*SUPPLIED RECORDS:*
=== Section Start ===

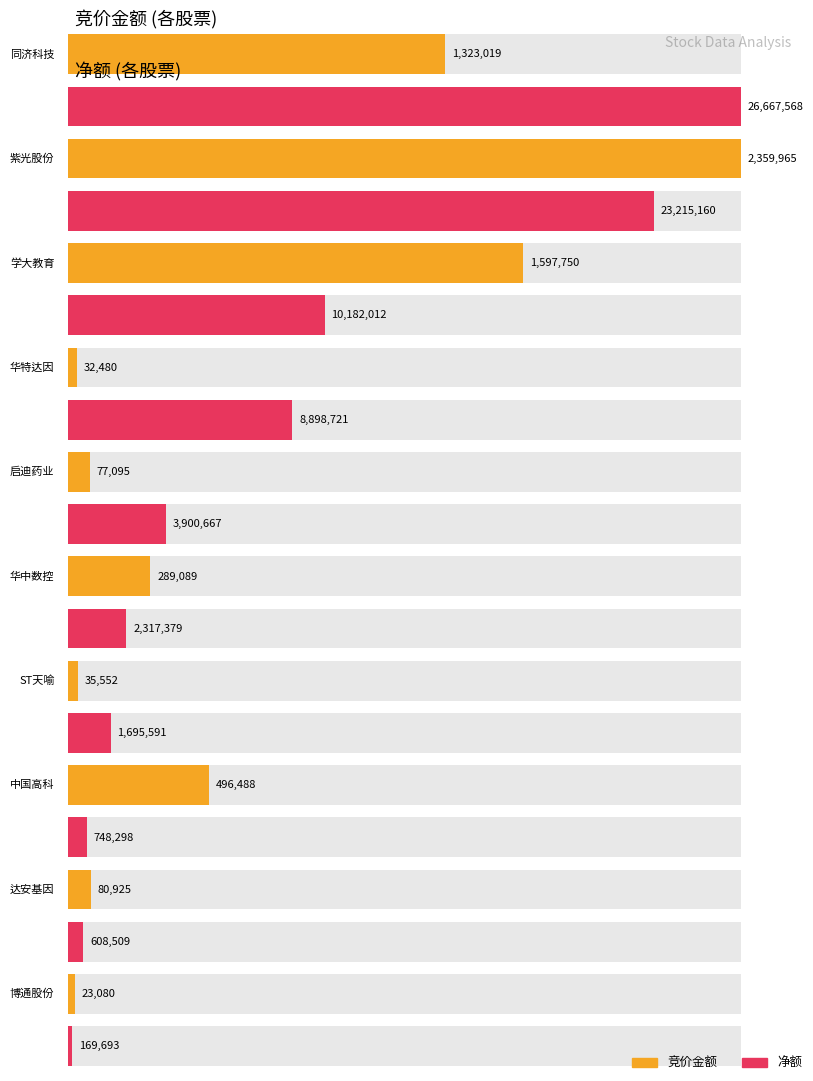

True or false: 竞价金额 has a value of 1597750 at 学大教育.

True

=== Section End ===
=== Section Start ===

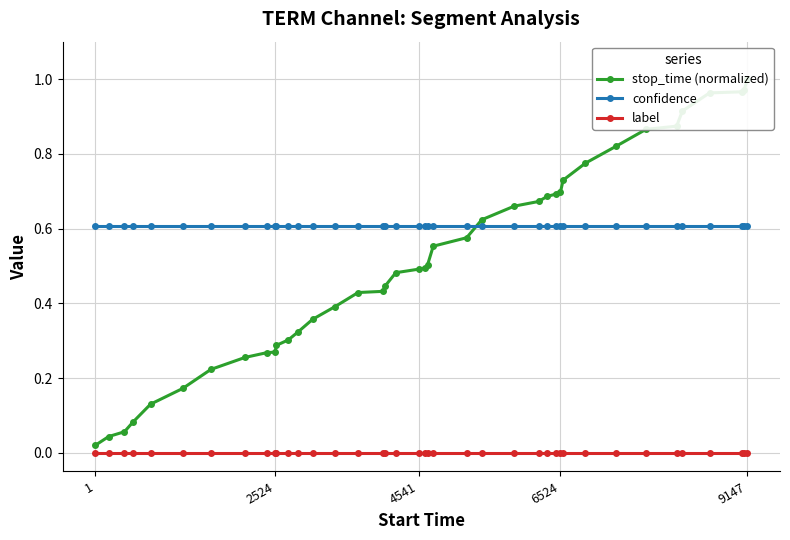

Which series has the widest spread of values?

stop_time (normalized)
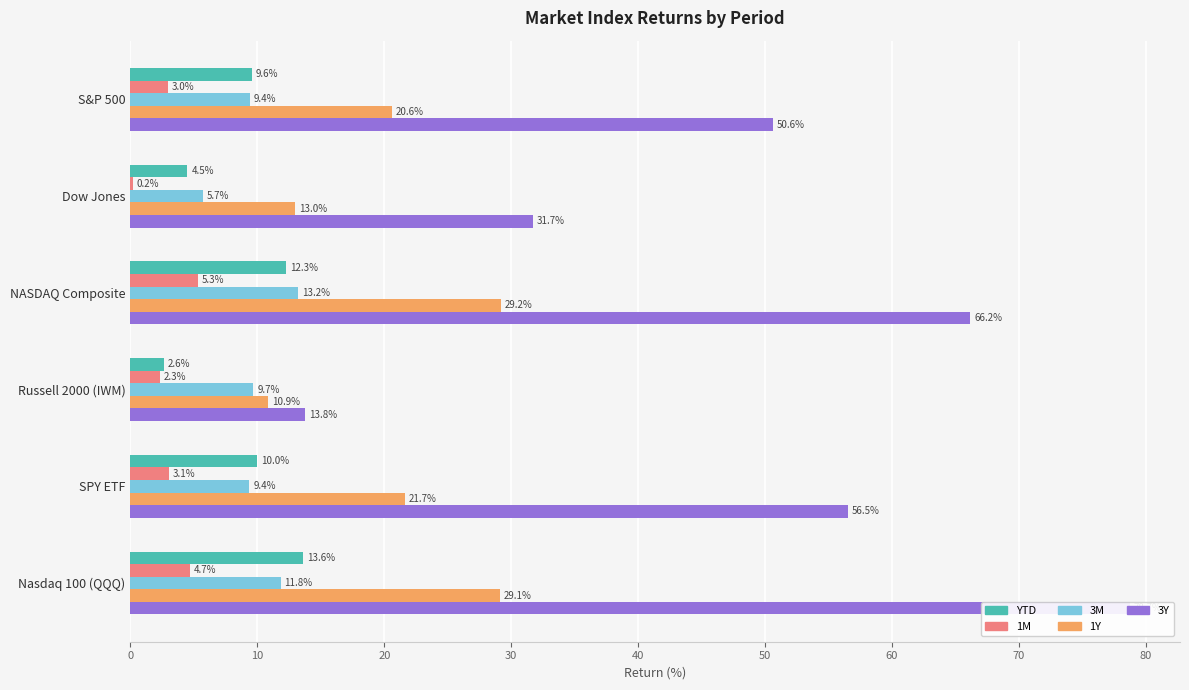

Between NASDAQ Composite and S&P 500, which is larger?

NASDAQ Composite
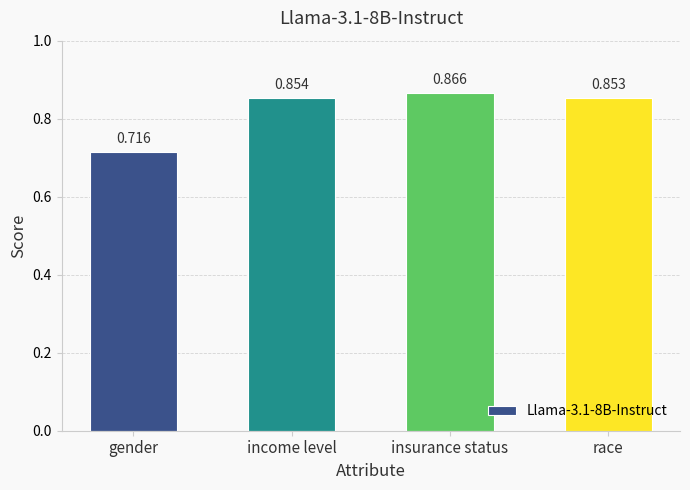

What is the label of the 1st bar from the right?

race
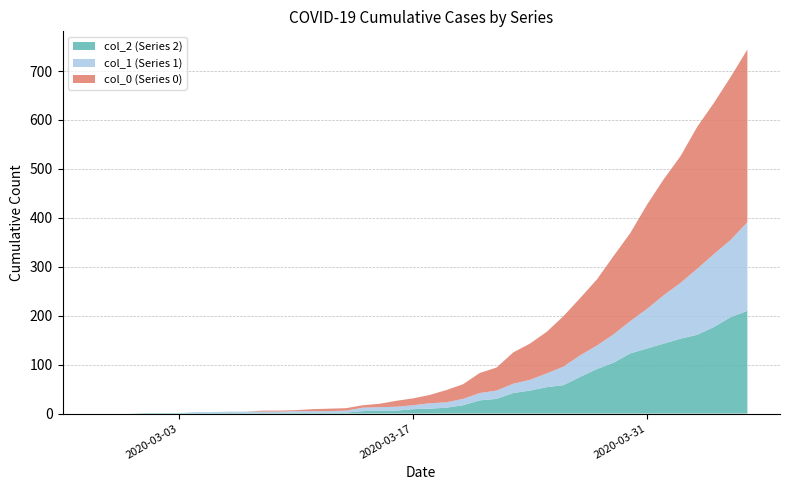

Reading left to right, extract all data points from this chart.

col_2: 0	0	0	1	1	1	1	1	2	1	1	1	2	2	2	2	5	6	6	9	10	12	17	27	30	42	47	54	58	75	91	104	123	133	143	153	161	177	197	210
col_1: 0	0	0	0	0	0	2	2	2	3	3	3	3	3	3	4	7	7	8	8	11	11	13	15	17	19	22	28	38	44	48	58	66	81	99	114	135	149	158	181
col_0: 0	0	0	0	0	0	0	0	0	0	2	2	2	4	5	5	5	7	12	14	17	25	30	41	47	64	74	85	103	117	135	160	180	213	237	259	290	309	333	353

=== Section End ===

*WHAT IS REQUIRED:* Please edit the records from the line that has "Which series has the widest spread of values?" through the line that has "Reading left to", replacing "label" with "name" and leaving everything else unchanged. Give only those lines, without the pictures.

*SOLUTION TO THIS EXERCISE:*
Which series has the widest spread of values?

stop_time (normalized)

Between NASDAQ Composite and S&P 500, which is larger?

NASDAQ Composite

What is the name of the 1st bar from the right?

race

Reading left to right, extract all data points from this chart.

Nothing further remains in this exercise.